▸ ABOUT THIS EXERCISE
Locate all lines in the data below that hold "CROSS" and show them.
*** DATASET RECORDS ***
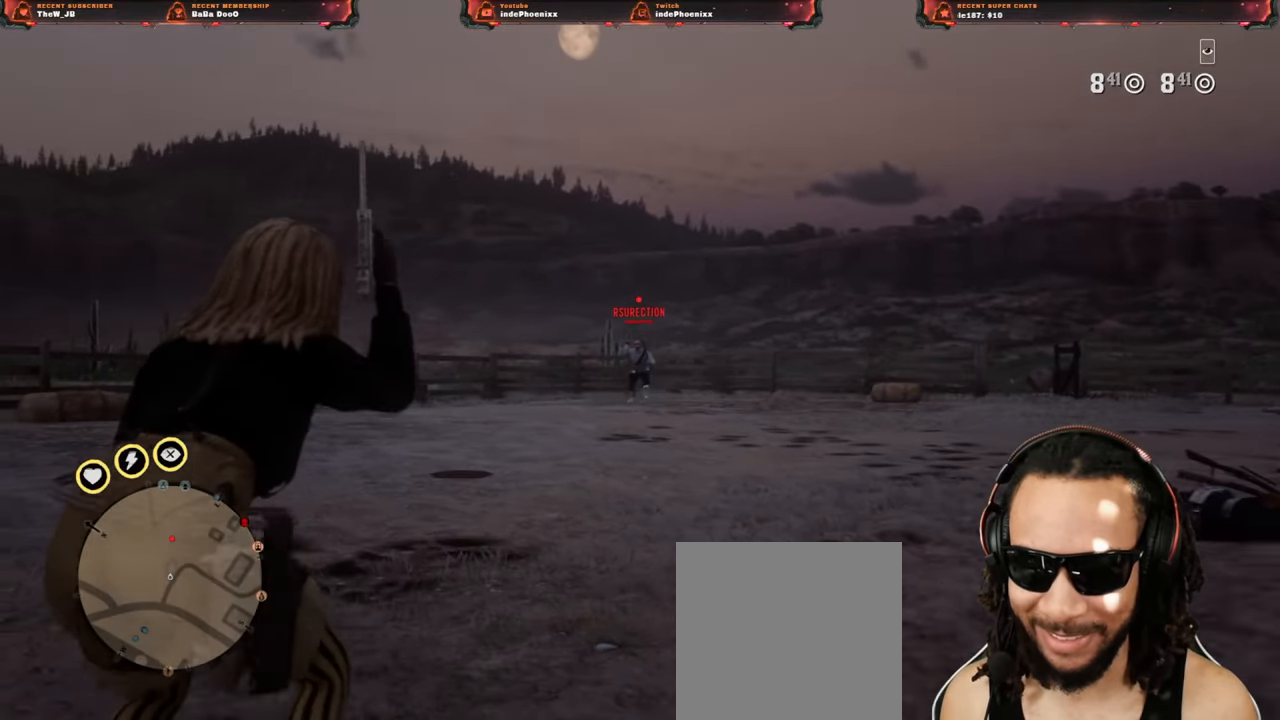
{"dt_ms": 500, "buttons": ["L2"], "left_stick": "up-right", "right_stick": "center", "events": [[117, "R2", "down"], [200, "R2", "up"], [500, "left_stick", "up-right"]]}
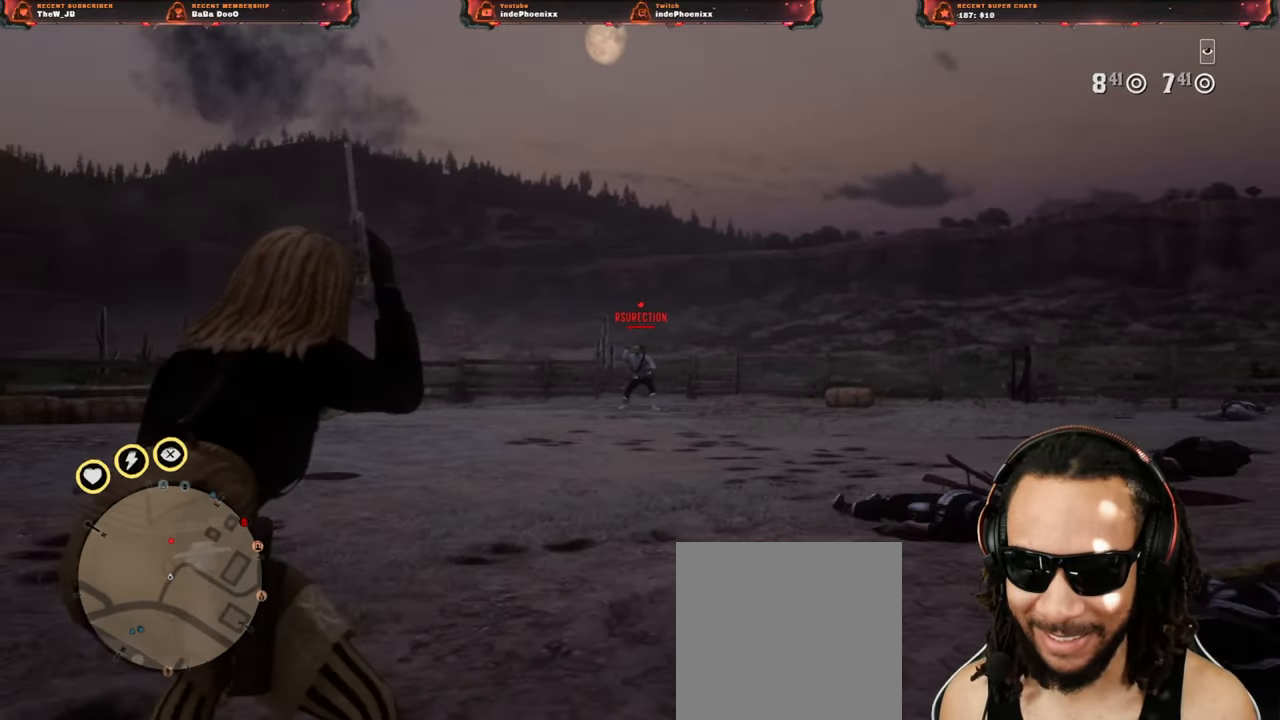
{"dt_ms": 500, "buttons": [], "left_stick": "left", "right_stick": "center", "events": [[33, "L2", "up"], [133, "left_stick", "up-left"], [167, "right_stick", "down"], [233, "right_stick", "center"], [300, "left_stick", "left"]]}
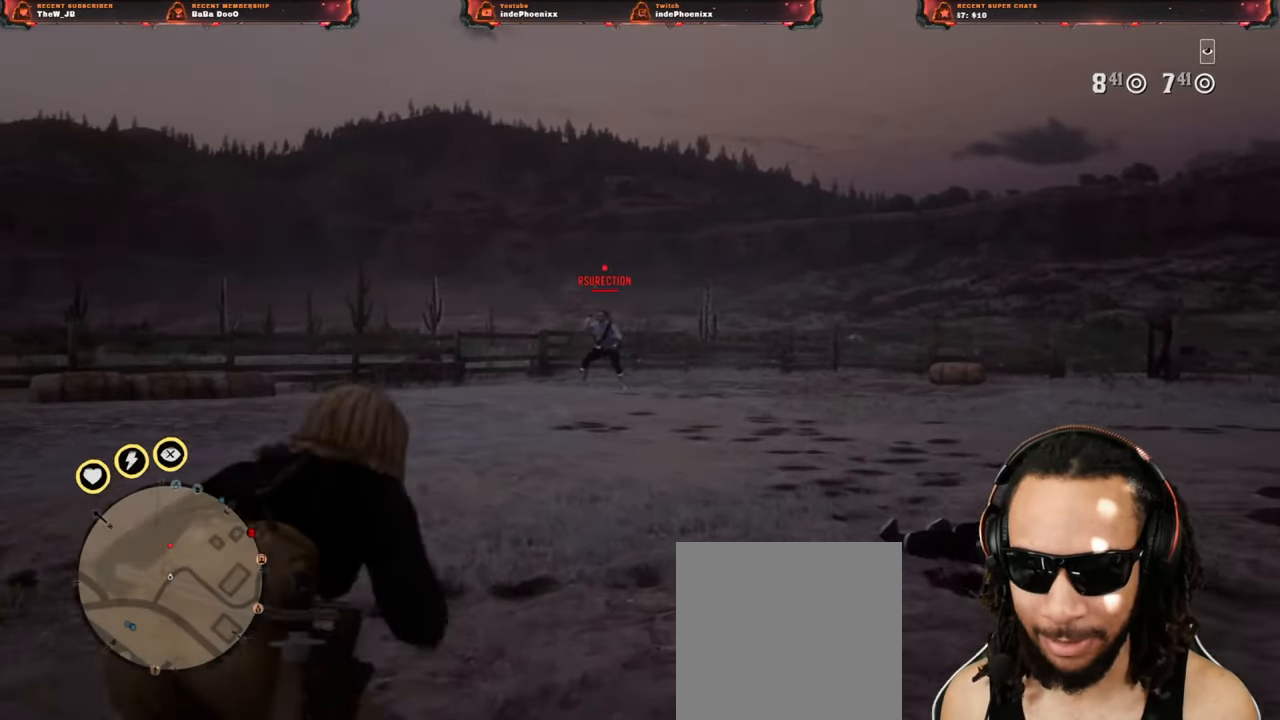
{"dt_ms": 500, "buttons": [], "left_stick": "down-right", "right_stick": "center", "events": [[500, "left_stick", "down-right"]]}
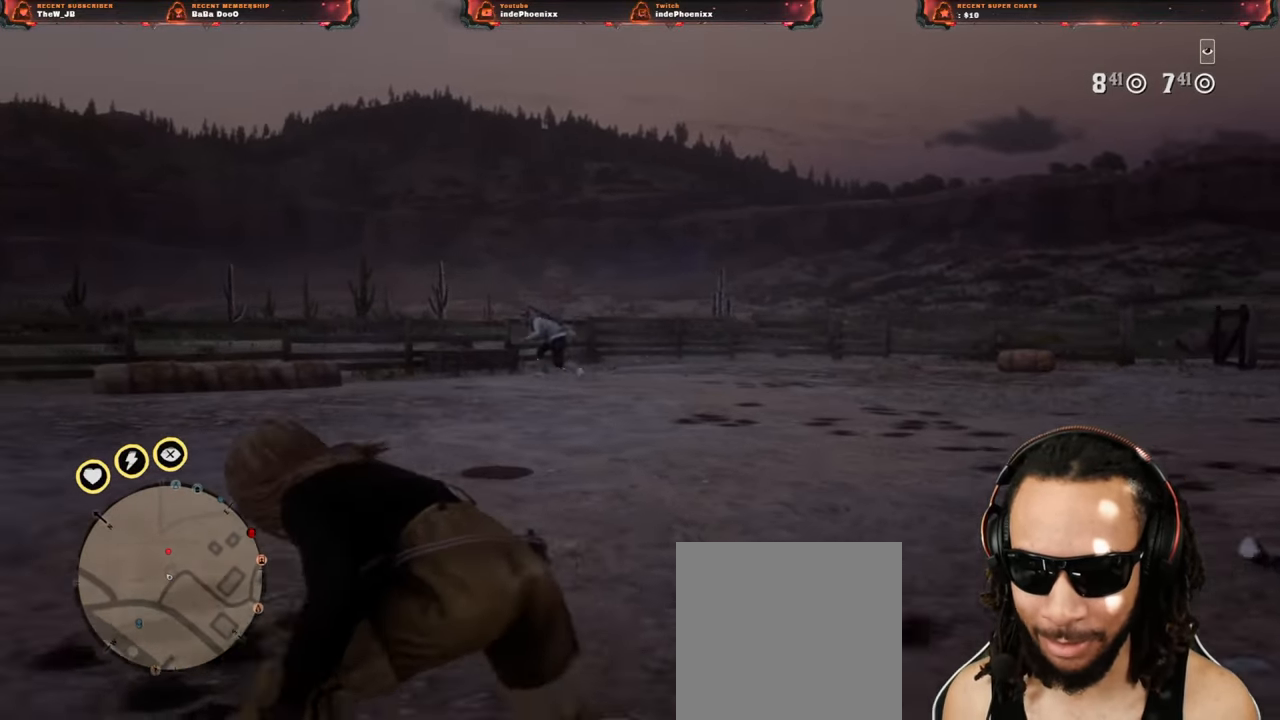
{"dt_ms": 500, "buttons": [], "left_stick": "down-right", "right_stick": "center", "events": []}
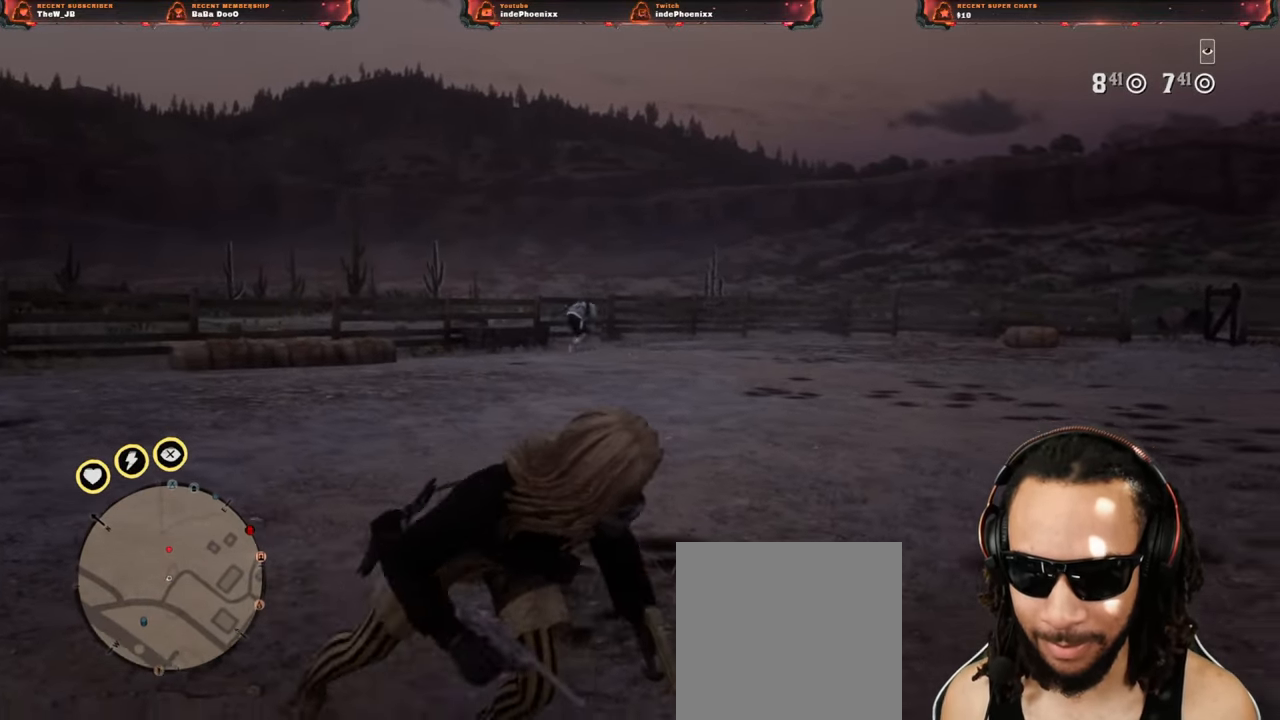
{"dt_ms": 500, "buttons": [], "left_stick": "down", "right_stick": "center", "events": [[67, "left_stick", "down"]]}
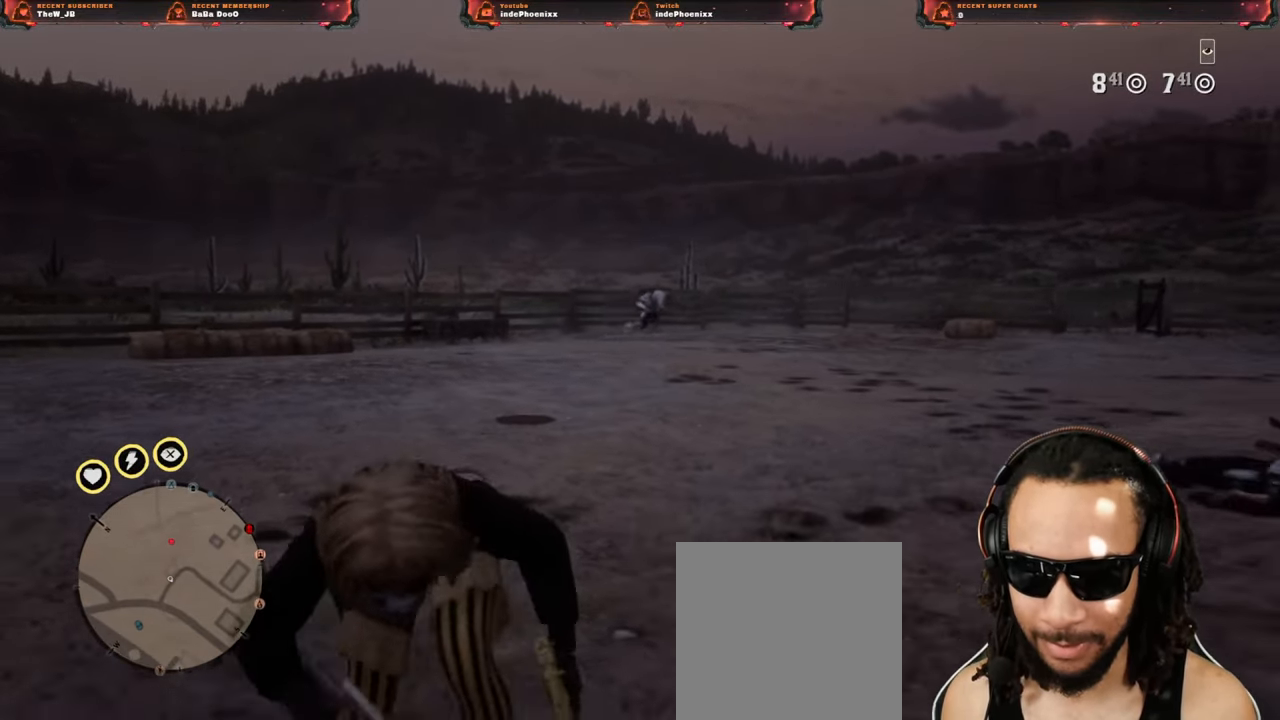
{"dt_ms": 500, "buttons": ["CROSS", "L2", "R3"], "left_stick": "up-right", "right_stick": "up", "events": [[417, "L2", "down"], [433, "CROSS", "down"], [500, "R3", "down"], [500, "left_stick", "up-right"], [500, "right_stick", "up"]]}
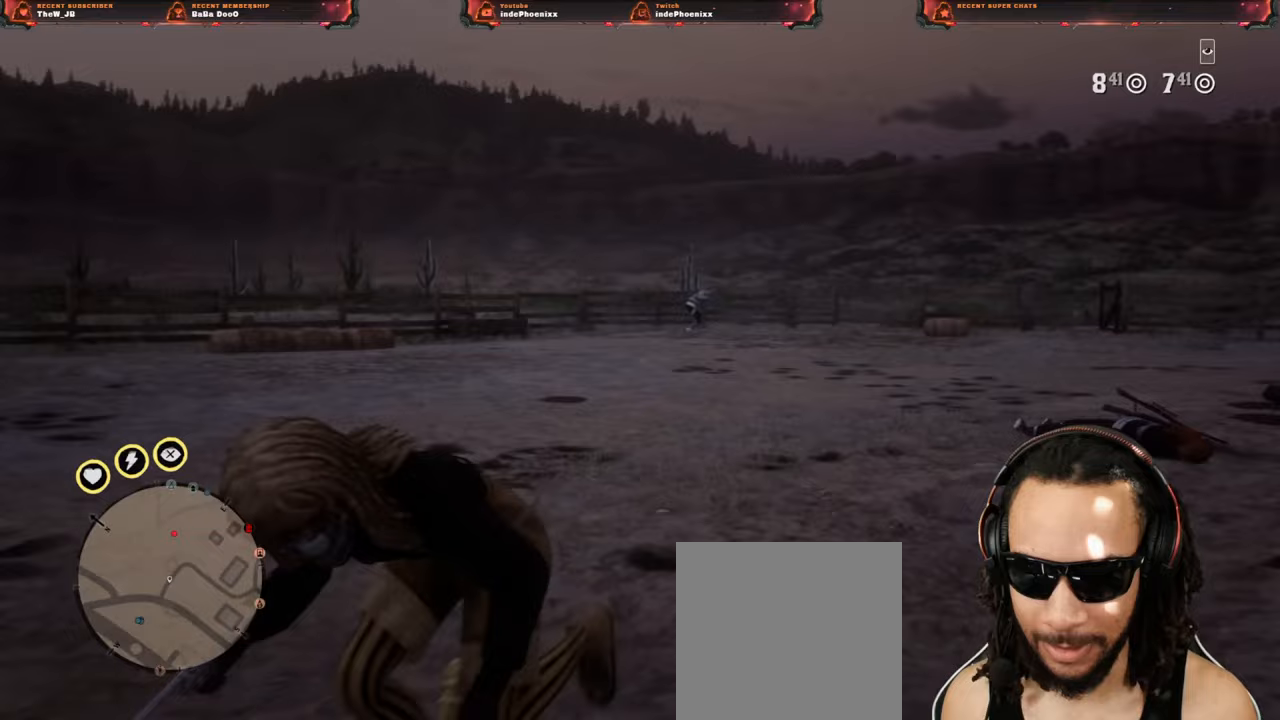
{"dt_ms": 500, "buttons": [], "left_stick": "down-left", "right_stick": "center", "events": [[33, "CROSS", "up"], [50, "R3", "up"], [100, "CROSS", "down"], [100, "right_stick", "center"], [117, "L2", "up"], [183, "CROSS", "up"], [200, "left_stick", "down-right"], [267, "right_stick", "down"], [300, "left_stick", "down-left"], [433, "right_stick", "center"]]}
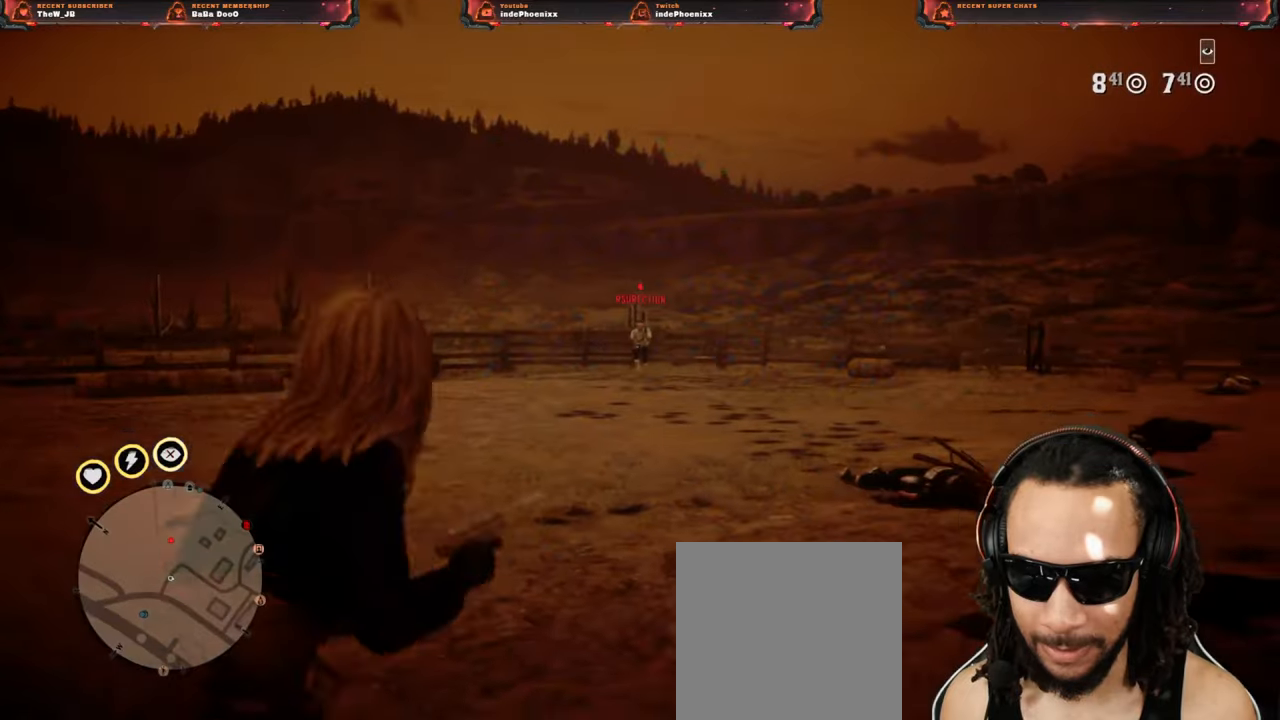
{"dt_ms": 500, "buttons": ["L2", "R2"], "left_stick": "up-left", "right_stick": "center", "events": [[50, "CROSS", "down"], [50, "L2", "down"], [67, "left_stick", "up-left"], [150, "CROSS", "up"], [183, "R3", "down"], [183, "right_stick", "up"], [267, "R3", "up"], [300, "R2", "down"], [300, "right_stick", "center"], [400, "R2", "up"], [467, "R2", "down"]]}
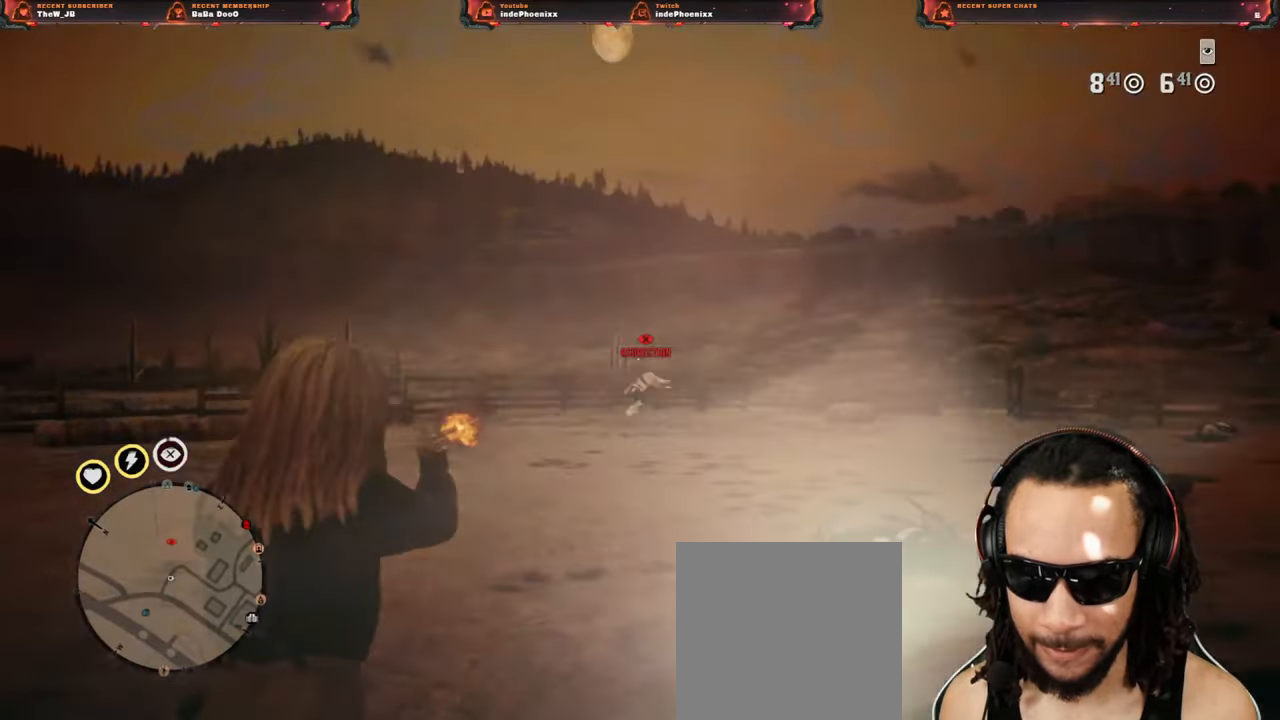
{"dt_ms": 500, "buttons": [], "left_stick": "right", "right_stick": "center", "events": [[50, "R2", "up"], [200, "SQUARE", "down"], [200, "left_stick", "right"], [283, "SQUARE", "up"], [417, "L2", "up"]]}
***
▸ TASK RESULT
{"dt_ms": 500, "buttons": ["CROSS", "L2", "R3"], "left_stick": "up-right", "right_stick": "up", "events": [[417, "L2", "down"], [433, "CROSS", "down"], [500, "R3", "down"], [500, "left_stick", "up-right"], [500, "right_stick", "up"]]}
{"dt_ms": 500, "buttons": [], "left_stick": "down-left", "right_stick": "center", "events": [[33, "CROSS", "up"], [50, "R3", "up"], [100, "CROSS", "down"], [100, "right_stick", "center"], [117, "L2", "up"], [183, "CROSS", "up"], [200, "left_stick", "down-right"], [267, "right_stick", "down"], [300, "left_stick", "down-left"], [433, "right_stick", "center"]]}
{"dt_ms": 500, "buttons": ["L2", "R2"], "left_stick": "up-left", "right_stick": "center", "events": [[50, "CROSS", "down"], [50, "L2", "down"], [67, "left_stick", "up-left"], [150, "CROSS", "up"], [183, "R3", "down"], [183, "right_stick", "up"], [267, "R3", "up"], [300, "R2", "down"], [300, "right_stick", "center"], [400, "R2", "up"], [467, "R2", "down"]]}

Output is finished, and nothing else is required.